How to invest as interest rates fall
‘Where to invest now interest rates have fallen’
‘Why property is set to bounce back’
I’m not sure whether you’ve been inundated by headlines like these, but I certainly have. And along with the clickbait headlines come the questions from confused and concerned clients.
As financial advisers, we know why interest rates are important: they determine the cost of capital for businesses, they offer a ‘risk-free’ rate of return from which to compare alternate investment options, and ultimately, they drive cash flow for those with debt. The bigger question, is whether our clients understand them as well?
Education and ‘taking them along for the journey’ is something I see that continues to lag in the financial advice and investment sector today. You only need to look at the popularity of social media platforms and podcasters to understand that the industry isn’t connecting well with the end consumer.
A simple question about how we should be investing as interest rates fall, should be easily answered…..unless your portfolio was poorly positioned before, then you shouldn’t need to be changing your investments based on a single interest rate move. But in the case where portfolios are being managed without the benefit of a separately managed account (SMA), or with reviews as infrequent as annually, then more change is required.
So what changes am I suggesting clients make today?
With the overlay of growing geopolitical risk and volatility, diversification remains my primary focus.

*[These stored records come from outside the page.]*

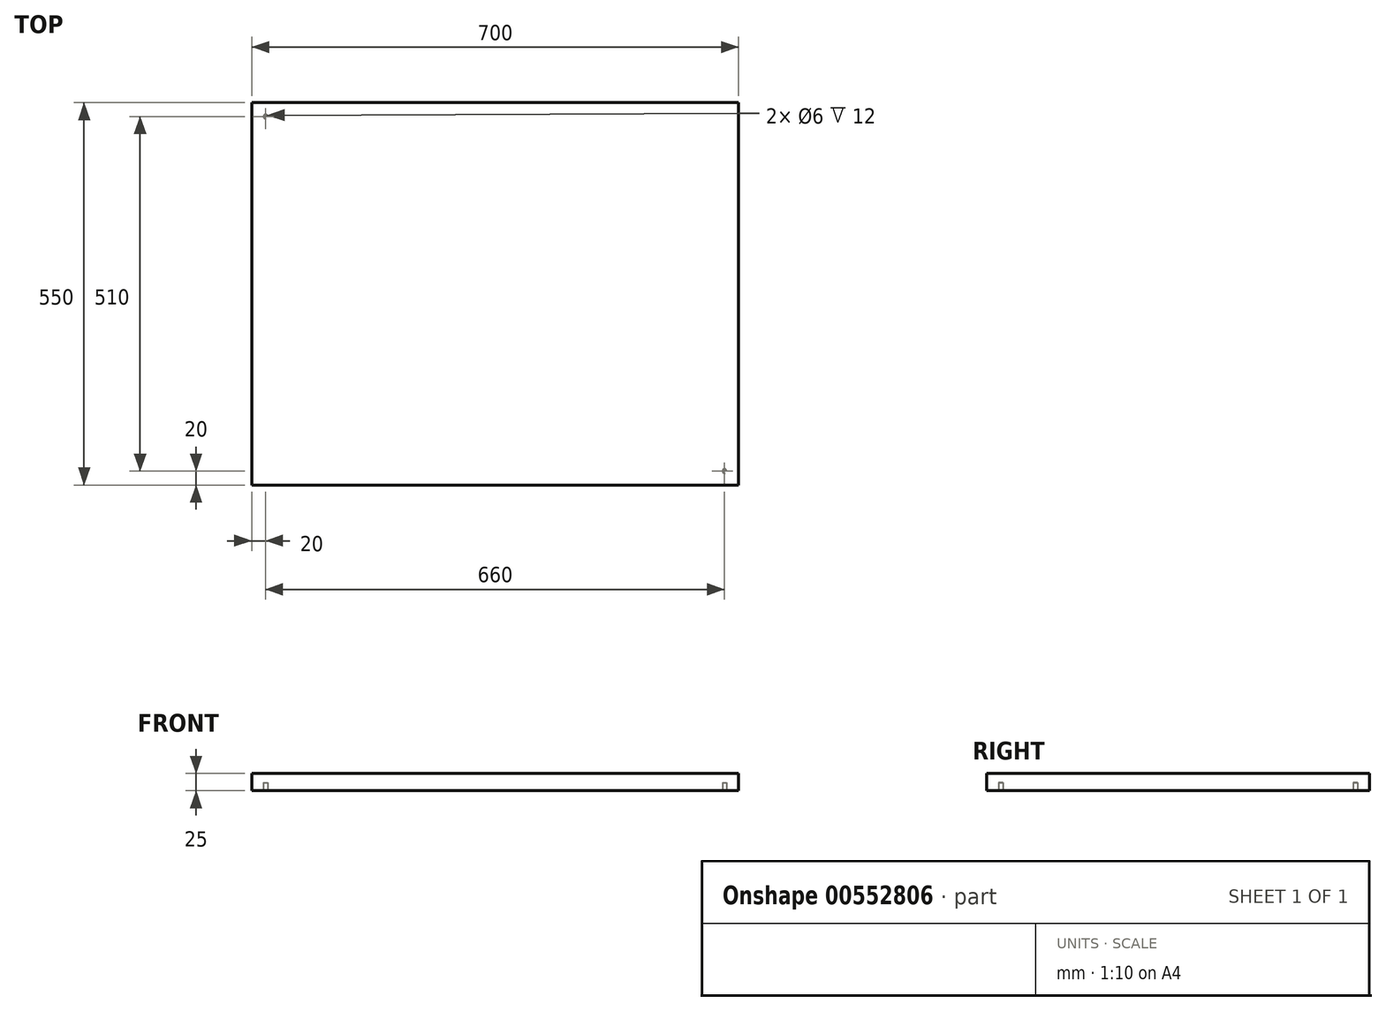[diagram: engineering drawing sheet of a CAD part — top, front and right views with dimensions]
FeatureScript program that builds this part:
annotation { "Feature Type Name" : "Feature", "Feature Type Description" : "" }
export const myFeature = defineFeature(function(context is Context, id is Id, definition is map)
    precondition{}
    {
        {
            var Q0;
            Q0=qCreatedBy(makeId("Top.planeOp"),FACE);
            var sketch = newSketch(context, id + "F0", { "sketchPlane" : qUnion([Q0])});
            skLineSegment(sketch, "E0.bottom", {"start": v(350, -275) * mm, "end": v(-350, -275) * mm});
            skLineSegment(sketch, "E0.top", {"start": v(350, 275) * mm, "end": v(-350, 275) * mm});
            skLineSegment(sketch, "E0.left", {"start": v(350, -275) * mm, "end": v(350, 275) * mm});
            skLineSegment(sketch, "E0.right", {"start": v(-350, -275) * mm, "end": v(-350, 275) * mm});
            skPoint(sketch, "E0.middle", {"position": v(0, 0) * mm});
            skSolve(sketch);
        }
        {
            var Q0;
            Q0=makeQuery(id+"F0.imprint","IMPRINT",FACE,{"disambiguationData":[TD([[makeQuery(id+"F0.imprint","IMPRINT",EDGE,{"derivedFrom":sQuery(id+"F0.wireOp",EDGE,"E0.bottom")}),-1.0]])]});
            extrude(context, id + "F1", {"entities" : qUnion([Q0]), "depth" : 25 * mm, "offsetDistance" : 25 * mm});
        }
        {
            var Q0;
            Q0=makeQuery(id+"F1.opExtrude","CAP_FACE",FACE,{"disambiguationData":[OSD([sQuery(id+"F0.wireOp",EDGE,"E0.bottom"),sQuery(id+"F0.wireOp",EDGE,"E0.top"),sQuery(id+"F0.wireOp",EDGE,"E0.left"),sQuery(id+"F0.wireOp",EDGE,"E0.right")])],"isStart":true});
            var sketch = newSketch(context, id + "F2", { "sketchPlane" : qUnion([Q0])});
            skCircle(sketch, "E1", {"center": v(330, 255) * mm, "radius": 3 * mm});
            skSolve(sketch);
        }
        {
            var Q0;
            Q0=makeQuery(id+"F2.imprint","IMPRINT",FACE,{"disambiguationData":[TD([[makeQuery(id+"F2.imprint","IMPRINT",EDGE,{"derivedFrom":sQuery(id+"F2.wireOp",EDGE,"E1")}),1.0]])]});
            extrude(context, id + "F3", {"entities" : qUnion([Q0]), "operationType" : NewBodyOperationType.REMOVE, "oppositeDirection" : true, "depth" : 12 * mm, "offsetDistance" : 25 * mm});
        }
        {
            var Q0;
            Q0=makeQuery(id+"F1.opExtrude","CAP_FACE",FACE,{"disambiguationData":[OSD([sQuery(id+"F0.wireOp",EDGE,"E0.bottom"),sQuery(id+"F0.wireOp",EDGE,"E0.top"),sQuery(id+"F0.wireOp",EDGE,"E0.left"),sQuery(id+"F0.wireOp",EDGE,"E0.right")])],"isStart":true});
            var sketch = newSketch(context, id + "F4", { "sketchPlane" : qUnion([Q0])});
            skCircle(sketch, "E2", {"center": v(-330, -255) * mm, "radius": 3 * mm});
            skSolve(sketch);
        }
        {
            var Q0;
            Q0=makeQuery(id+"F4.imprint","IMPRINT",FACE,{"disambiguationData":[TD([[makeQuery(id+"F4.imprint","IMPRINT",EDGE,{"derivedFrom":sQuery(id+"F4.wireOp",EDGE,"E2")}),1.0]])]});
            extrude(context, id + "F5", {"entities" : qUnion([Q0]), "operationType" : NewBodyOperationType.REMOVE, "oppositeDirection" : true, "depth" : 12 * mm, "offsetDistance" : 25 * mm});
        }
    });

The first thing I’m advising clients to do is to be willing to accept alternative sources of income, and forget about what has and hasn’t worked in the last few years. Think infrastructure, property and those sectors of the market that have lagged in recent years, to ensure they are building resilience into their portfolios.
For those investing in term deposits or holding ‘cash’ because of the interest rates on offer, your income has just fallen by close to 6 per cent, if not more, overnight. It isn’t only important to diversify your income exposure, but also your defensive portfolio. Now is the time to be blending both variable- and fixed-rate bonds within fixed-income portfolios, and stressing the need to invest in one of the most poorly understood asset classes in the market.

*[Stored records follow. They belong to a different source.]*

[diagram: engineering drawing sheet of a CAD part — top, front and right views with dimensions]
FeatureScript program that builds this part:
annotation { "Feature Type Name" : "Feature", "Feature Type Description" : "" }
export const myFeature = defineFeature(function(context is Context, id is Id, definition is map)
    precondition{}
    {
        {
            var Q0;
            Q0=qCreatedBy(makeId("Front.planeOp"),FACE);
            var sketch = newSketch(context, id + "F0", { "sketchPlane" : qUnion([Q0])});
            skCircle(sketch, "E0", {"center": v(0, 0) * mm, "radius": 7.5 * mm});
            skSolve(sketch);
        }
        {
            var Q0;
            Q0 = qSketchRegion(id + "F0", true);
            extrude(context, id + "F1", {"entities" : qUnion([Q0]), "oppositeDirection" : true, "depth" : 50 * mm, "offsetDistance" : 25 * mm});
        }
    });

This goes without saying, but falling interest rates only increase the importance of investing for growth. Combine the cost of living with increasing longevity, and the case needs to be made for a growing allocation to growth assets, particularly as risk-free sources of income are likely to continue falling in terms of headline rates.

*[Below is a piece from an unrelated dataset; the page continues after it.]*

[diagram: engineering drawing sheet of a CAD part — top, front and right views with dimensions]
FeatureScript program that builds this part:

Finally, there is currency, where I’m holding ground, as so many factors converge onto each other. With so many overseas investments, currency will be a key driver of returns for Australian retirees in the next decade; yet the foreign exchange impact is barely considered in portfolios. While it is impossible to predict where the Australian dollar will go from here, it is clear that it must form part of every investment decision. The case for hedging is slowly growing: hedging can protect a portfolio against foreign exchange fluctuations by offsetting currency movement effects on the Australian-dollar value of an overseas investment.